**Input for this task:**
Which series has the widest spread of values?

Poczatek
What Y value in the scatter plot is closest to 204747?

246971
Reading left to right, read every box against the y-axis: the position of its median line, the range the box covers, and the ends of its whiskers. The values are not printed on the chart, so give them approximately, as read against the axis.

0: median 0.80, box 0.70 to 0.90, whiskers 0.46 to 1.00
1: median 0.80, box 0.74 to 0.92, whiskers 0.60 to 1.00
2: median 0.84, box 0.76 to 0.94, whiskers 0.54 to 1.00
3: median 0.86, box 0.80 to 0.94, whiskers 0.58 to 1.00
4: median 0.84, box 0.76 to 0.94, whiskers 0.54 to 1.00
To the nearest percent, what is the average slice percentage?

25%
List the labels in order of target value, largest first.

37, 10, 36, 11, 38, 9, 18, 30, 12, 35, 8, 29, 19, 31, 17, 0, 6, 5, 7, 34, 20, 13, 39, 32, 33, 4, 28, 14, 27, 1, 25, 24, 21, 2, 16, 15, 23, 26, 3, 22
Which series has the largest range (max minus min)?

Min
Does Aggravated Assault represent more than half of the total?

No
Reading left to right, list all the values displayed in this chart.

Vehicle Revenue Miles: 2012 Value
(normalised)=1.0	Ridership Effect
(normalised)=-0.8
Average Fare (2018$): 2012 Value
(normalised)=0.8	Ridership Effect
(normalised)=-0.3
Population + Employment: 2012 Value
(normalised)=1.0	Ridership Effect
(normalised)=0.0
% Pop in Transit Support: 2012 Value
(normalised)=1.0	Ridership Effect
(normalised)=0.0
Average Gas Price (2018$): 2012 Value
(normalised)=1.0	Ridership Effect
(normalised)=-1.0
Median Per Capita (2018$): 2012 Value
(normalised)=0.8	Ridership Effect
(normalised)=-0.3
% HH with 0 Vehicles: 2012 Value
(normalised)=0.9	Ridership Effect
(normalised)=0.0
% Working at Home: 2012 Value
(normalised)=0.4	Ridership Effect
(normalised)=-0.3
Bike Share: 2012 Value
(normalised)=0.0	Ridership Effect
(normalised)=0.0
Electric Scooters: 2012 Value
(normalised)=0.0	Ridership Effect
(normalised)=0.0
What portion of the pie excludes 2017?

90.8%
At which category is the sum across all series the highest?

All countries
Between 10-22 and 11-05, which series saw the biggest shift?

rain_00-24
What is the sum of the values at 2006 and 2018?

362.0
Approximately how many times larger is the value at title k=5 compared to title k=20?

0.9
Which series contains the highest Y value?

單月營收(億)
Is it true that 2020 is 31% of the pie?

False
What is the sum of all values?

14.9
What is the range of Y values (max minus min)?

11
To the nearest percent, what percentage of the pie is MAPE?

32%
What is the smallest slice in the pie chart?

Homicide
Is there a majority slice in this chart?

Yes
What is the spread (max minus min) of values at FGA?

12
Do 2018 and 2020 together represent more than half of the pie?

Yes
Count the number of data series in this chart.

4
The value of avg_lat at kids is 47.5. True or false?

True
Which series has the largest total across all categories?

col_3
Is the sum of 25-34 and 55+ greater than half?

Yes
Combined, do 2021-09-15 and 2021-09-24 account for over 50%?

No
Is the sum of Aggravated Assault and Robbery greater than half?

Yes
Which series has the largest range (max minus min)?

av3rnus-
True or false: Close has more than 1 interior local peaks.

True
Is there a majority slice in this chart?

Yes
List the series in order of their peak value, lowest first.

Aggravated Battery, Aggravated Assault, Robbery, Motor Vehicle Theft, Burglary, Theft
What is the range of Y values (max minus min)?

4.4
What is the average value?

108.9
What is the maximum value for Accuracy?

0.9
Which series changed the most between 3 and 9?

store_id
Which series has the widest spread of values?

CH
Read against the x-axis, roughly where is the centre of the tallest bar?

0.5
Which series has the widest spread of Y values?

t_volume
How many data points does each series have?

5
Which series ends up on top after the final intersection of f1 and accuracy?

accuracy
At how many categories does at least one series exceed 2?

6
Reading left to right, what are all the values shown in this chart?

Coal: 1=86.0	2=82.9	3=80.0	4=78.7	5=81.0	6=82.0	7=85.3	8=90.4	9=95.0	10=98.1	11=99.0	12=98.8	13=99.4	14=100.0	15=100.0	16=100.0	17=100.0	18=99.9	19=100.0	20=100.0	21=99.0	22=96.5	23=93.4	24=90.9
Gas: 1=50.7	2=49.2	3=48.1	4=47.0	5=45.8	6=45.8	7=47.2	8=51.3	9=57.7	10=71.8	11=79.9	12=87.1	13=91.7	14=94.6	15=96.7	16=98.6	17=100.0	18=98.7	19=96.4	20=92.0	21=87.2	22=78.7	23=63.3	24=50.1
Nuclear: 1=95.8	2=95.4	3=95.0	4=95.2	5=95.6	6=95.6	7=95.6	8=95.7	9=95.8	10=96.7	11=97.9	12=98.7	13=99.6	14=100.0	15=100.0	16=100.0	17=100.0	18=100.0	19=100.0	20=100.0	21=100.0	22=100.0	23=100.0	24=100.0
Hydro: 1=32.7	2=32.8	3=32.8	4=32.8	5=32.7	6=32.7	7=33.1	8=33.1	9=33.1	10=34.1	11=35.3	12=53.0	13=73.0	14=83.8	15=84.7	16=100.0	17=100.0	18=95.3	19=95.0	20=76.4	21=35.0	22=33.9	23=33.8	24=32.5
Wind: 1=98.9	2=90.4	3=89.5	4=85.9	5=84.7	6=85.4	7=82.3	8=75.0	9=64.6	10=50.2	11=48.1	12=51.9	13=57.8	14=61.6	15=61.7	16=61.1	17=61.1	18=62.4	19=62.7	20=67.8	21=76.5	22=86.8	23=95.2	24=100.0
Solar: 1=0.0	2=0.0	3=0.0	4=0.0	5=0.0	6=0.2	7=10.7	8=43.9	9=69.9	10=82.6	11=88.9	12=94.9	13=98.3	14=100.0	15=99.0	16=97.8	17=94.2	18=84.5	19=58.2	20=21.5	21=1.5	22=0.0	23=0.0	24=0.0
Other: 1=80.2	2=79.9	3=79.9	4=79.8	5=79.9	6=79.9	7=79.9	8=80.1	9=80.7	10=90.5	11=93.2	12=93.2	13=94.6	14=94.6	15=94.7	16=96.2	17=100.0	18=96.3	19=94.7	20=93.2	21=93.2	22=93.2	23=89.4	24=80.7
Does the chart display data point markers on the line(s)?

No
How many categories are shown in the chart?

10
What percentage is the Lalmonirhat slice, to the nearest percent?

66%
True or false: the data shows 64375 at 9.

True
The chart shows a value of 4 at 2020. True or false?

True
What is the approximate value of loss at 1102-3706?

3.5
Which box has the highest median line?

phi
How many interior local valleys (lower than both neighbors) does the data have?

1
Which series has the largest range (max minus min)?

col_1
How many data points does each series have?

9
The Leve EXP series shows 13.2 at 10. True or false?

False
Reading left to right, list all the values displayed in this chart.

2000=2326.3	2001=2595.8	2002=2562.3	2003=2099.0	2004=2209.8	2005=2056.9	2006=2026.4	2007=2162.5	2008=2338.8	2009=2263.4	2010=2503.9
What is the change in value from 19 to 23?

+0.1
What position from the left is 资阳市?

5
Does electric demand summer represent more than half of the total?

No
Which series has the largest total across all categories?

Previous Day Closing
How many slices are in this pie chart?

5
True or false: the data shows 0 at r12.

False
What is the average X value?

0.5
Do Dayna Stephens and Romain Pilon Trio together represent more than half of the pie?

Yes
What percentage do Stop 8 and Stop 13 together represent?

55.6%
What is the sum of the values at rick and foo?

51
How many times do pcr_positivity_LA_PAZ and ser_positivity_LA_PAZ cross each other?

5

**Task item:** Retype all of the data above line for line, with no changes.

**Answer box:**
Which series has the widest spread of values?

Poczatek
What Y value in the scatter plot is closest to 204747?

246971
Reading left to right, read every box against the y-axis: the position of its median line, the range the box covers, and the ends of its whiskers. The values are not printed on the chart, so give them approximately, as read against the axis.

0: median 0.80, box 0.70 to 0.90, whiskers 0.46 to 1.00
1: median 0.80, box 0.74 to 0.92, whiskers 0.60 to 1.00
2: median 0.84, box 0.76 to 0.94, whiskers 0.54 to 1.00
3: median 0.86, box 0.80 to 0.94, whiskers 0.58 to 1.00
4: median 0.84, box 0.76 to 0.94, whiskers 0.54 to 1.00
To the nearest percent, what is the average slice percentage?

25%
List the labels in order of target value, largest first.

37, 10, 36, 11, 38, 9, 18, 30, 12, 35, 8, 29, 19, 31, 17, 0, 6, 5, 7, 34, 20, 13, 39, 32, 33, 4, 28, 14, 27, 1, 25, 24, 21, 2, 16, 15, 23, 26, 3, 22
Which series has the largest range (max minus min)?

Min
Does Aggravated Assault represent more than half of the total?

No
Reading left to right, list all the values displayed in this chart.

Vehicle Revenue Miles: 2012 Value
(normalised)=1.0	Ridership Effect
(normalised)=-0.8
Average Fare (2018$): 2012 Value
(normalised)=0.8	Ridership Effect
(normalised)=-0.3
Population + Employment: 2012 Value
(normalised)=1.0	Ridership Effect
(normalised)=0.0
% Pop in Transit Support: 2012 Value
(normalised)=1.0	Ridership Effect
(normalised)=0.0
Average Gas Price (2018$): 2012 Value
(normalised)=1.0	Ridership Effect
(normalised)=-1.0
Median Per Capita (2018$): 2012 Value
(normalised)=0.8	Ridership Effect
(normalised)=-0.3
% HH with 0 Vehicles: 2012 Value
(normalised)=0.9	Ridership Effect
(normalised)=0.0
% Working at Home: 2012 Value
(normalised)=0.4	Ridership Effect
(normalised)=-0.3
Bike Share: 2012 Value
(normalised)=0.0	Ridership Effect
(normalised)=0.0
Electric Scooters: 2012 Value
(normalised)=0.0	Ridership Effect
(normalised)=0.0
What portion of the pie excludes 2017?

90.8%
At which category is the sum across all series the highest?

All countries
Between 10-22 and 11-05, which series saw the biggest shift?

rain_00-24
What is the sum of the values at 2006 and 2018?

362.0
Approximately how many times larger is the value at title k=5 compared to title k=20?

0.9
Which series contains the highest Y value?

單月營收(億)
Is it true that 2020 is 31% of the pie?

False
What is the sum of all values?

14.9
What is the range of Y values (max minus min)?

11
To the nearest percent, what percentage of the pie is MAPE?

32%
What is the smallest slice in the pie chart?

Homicide
Is there a majority slice in this chart?

Yes
What is the spread (max minus min) of values at FGA?

12
Do 2018 and 2020 together represent more than half of the pie?

Yes
Count the number of data series in this chart.

4
The value of avg_lat at kids is 47.5. True or false?

True
Which series has the largest total across all categories?

col_3
Is the sum of 25-34 and 55+ greater than half?

Yes
Combined, do 2021-09-15 and 2021-09-24 account for over 50%?

No
Is the sum of Aggravated Assault and Robbery greater than half?

Yes
Which series has the largest range (max minus min)?

av3rnus-
True or false: Close has more than 1 interior local peaks.

True
Is there a majority slice in this chart?

Yes
List the series in order of their peak value, lowest first.

Aggravated Battery, Aggravated Assault, Robbery, Motor Vehicle Theft, Burglary, Theft
What is the range of Y values (max minus min)?

4.4
What is the average value?

108.9
What is the maximum value for Accuracy?

0.9
Which series changed the most between 3 and 9?

store_id
Which series has the widest spread of values?

CH
Read against the x-axis, roughly where is the centre of the tallest bar?

0.5
Which series has the widest spread of Y values?

t_volume
How many data points does each series have?

5
Which series ends up on top after the final intersection of f1 and accuracy?

accuracy
At how many categories does at least one series exceed 2?

6
Reading left to right, what are all the values shown in this chart?

Coal: 1=86.0	2=82.9	3=80.0	4=78.7	5=81.0	6=82.0	7=85.3	8=90.4	9=95.0	10=98.1	11=99.0	12=98.8	13=99.4	14=100.0	15=100.0	16=100.0	17=100.0	18=99.9	19=100.0	20=100.0	21=99.0	22=96.5	23=93.4	24=90.9
Gas: 1=50.7	2=49.2	3=48.1	4=47.0	5=45.8	6=45.8	7=47.2	8=51.3	9=57.7	10=71.8	11=79.9	12=87.1	13=91.7	14=94.6	15=96.7	16=98.6	17=100.0	18=98.7	19=96.4	20=92.0	21=87.2	22=78.7	23=63.3	24=50.1
Nuclear: 1=95.8	2=95.4	3=95.0	4=95.2	5=95.6	6=95.6	7=95.6	8=95.7	9=95.8	10=96.7	11=97.9	12=98.7	13=99.6	14=100.0	15=100.0	16=100.0	17=100.0	18=100.0	19=100.0	20=100.0	21=100.0	22=100.0	23=100.0	24=100.0
Hydro: 1=32.7	2=32.8	3=32.8	4=32.8	5=32.7	6=32.7	7=33.1	8=33.1	9=33.1	10=34.1	11=35.3	12=53.0	13=73.0	14=83.8	15=84.7	16=100.0	17=100.0	18=95.3	19=95.0	20=76.4	21=35.0	22=33.9	23=33.8	24=32.5
Wind: 1=98.9	2=90.4	3=89.5	4=85.9	5=84.7	6=85.4	7=82.3	8=75.0	9=64.6	10=50.2	11=48.1	12=51.9	13=57.8	14=61.6	15=61.7	16=61.1	17=61.1	18=62.4	19=62.7	20=67.8	21=76.5	22=86.8	23=95.2	24=100.0
Solar: 1=0.0	2=0.0	3=0.0	4=0.0	5=0.0	6=0.2	7=10.7	8=43.9	9=69.9	10=82.6	11=88.9	12=94.9	13=98.3	14=100.0	15=99.0	16=97.8	17=94.2	18=84.5	19=58.2	20=21.5	21=1.5	22=0.0	23=0.0	24=0.0
Other: 1=80.2	2=79.9	3=79.9	4=79.8	5=79.9	6=79.9	7=79.9	8=80.1	9=80.7	10=90.5	11=93.2	12=93.2	13=94.6	14=94.6	15=94.7	16=96.2	17=100.0	18=96.3	19=94.7	20=93.2	21=93.2	22=93.2	23=89.4	24=80.7
Does the chart display data point markers on the line(s)?

No
How many categories are shown in the chart?

10
What percentage is the Lalmonirhat slice, to the nearest percent?

66%
True or false: the data shows 64375 at 9.

True
The chart shows a value of 4 at 2020. True or false?

True
What is the approximate value of loss at 1102-3706?

3.5
Which box has the highest median line?

phi
How many interior local valleys (lower than both neighbors) does the data have?

1
Which series has the largest range (max minus min)?

col_1
How many data points does each series have?

9
The Leve EXP series shows 13.2 at 10. True or false?

False
Reading left to right, list all the values displayed in this chart.

2000=2326.3	2001=2595.8	2002=2562.3	2003=2099.0	2004=2209.8	2005=2056.9	2006=2026.4	2007=2162.5	2008=2338.8	2009=2263.4	2010=2503.9
What is the change in value from 19 to 23?

+0.1
What position from the left is 资阳市?

5
Does electric demand summer represent more than half of the total?

No
Which series has the largest total across all categories?

Previous Day Closing
How many slices are in this pie chart?

5
True or false: the data shows 0 at r12.

False
What is the average X value?

0.5
Do Dayna Stephens and Romain Pilon Trio together represent more than half of the pie?

Yes
What percentage do Stop 8 and Stop 13 together represent?

55.6%
What is the sum of the values at rick and foo?

51
How many times do pcr_positivity_LA_PAZ and ser_positivity_LA_PAZ cross each other?

5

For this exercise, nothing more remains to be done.